Les choses existent-elles en dehors de la perception qu'on en a ?
Quel est le bruit d'une branche qui se brise dans une forêt déserte ?
Dans la tradition du Vedânta, il y a deux grandes familles de réponse :
- l'objet existe d'abord, puis il est perçu (srishti-drishti). C'est le réalisme : la perception enregistre un objet réel, qui préexiste à la perception. C'est la vision commune.
- l'objet est perçu, mais c'est la perception qui fait exister l'objet (drishti-srishti). C'est l'idéalisme : la perception crée l'objet, "être, c'est être perçu". C'est une vision apparemment insolite. Pour bon nombre d'adeptes du Vedânta, elle est plus difficile à comprendre que la vision réaliste.
Toutefois, tous les philosophes du Vedânta admettent que seul l'absolu existe. Mais la question est de savoir qu'est-ce que le monde ? Et donc, qu'est-ce que l'ignorance qui est censée créer le monde ?
Pour les réalistes, l'ignorance est la matière. La connaissance ne peut vraiment supprimer la matière qui demeure même après l'éveil, la "réalisation du Soi" (mais le Vedânta n'emploie pas cette expression). Mais comment l'expliquer, alors que la connaissance est censée éliminer l'ignorance ? Le monde devrait disparaître.
Cette approche distingue trois niveaux de réalité : l'absolu, l'apparent (l'état de veille, en gros) et l'illusoire (rêve, hallucinations, etc.).
Pour les idéalistes, l'ignorance est un défaut dans la conscience, une sorte d'aveuglement. La connaissance peut donc, en quelque sorte, supprimer le monde. Mais alors comment expliquer que, de fait, le monde ne disparaisse pas ?
Cette approche ne retient que deux degrés de réalité : l'absolu et l'apparent. Il n'y a pas de différence entre un rêve et une perception.
Bref, aucune des deux positions n'est entièrement satisfaisante.
Dans le bouddhisme, on trouve une situation analogue :
- d'un côté, le réalisme de la philosophie Mâdhyamaka, proche du sens commun : existe ce qui est perçu par des organes en bon état.
- de l'autre, l'idéalisme de la philosophie Yogâcâra, plus proche de l'expérience yogique (d'où son nom) : existe ce que le sujet perçoit, comme dans un rêve.
On retrouve enfin les même alternatives, en gros, dans la tradition philosophique occidentale, comme dans le platonisme, principalement.
Ces analogies, ces problématiques universelles s'expliquent par la nature même de l'expérience. D'autre part, il est difficile de distinguer entre la conscience universelle et la conscience individuelle.

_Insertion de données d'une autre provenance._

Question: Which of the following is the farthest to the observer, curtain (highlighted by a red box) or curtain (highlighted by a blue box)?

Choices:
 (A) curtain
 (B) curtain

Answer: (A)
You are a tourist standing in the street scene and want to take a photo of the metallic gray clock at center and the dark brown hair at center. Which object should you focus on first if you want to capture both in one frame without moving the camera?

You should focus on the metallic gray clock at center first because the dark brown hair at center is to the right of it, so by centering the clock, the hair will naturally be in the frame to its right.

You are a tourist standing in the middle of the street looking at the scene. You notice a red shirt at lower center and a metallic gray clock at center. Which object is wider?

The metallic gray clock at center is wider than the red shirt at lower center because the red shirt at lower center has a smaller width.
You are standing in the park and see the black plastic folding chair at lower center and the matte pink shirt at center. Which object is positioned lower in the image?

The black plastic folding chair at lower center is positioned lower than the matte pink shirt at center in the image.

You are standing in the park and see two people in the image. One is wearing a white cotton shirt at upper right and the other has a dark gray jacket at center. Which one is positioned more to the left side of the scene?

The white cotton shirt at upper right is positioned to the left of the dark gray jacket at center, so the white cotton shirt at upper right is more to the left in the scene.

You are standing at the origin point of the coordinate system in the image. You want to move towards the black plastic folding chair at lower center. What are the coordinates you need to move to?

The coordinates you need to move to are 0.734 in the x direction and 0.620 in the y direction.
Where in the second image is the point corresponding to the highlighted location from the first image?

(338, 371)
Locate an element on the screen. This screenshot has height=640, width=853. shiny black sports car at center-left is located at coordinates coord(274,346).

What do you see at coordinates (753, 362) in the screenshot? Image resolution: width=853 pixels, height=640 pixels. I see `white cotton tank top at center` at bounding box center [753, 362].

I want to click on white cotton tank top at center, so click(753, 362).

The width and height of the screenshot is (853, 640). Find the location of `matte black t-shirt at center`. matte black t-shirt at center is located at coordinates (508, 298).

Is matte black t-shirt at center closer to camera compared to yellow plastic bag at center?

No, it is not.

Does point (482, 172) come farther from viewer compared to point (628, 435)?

A mon sens, la philosophie de la Reconnaissance (le shivaïsme du Cachemire) offre une profonde solution à ce problème :
la conscience universelle se contracte, crée l'individu, lequel crée ensuite, à l'intérieur de cette première création, ses propres interprétations.
Tout est bien conscience, mais une forme de réalisme est préservée : ça n'est pas l'individu qui crée les choses directement selon ses désirs ou ses habitudes ; en même temps, tout est en effet créé par la conscience.
Ces questions ont des implications pratiques, bien évidemment. Si le Vedânta promet une chose mais qu'il se passe autre chose, il faut s'interroger. Quoi qu'il en soit, il est intéressant de voir ces alternatives qui témoignent de la richesse de la réflexion des hommes dans ces traditions millénaires.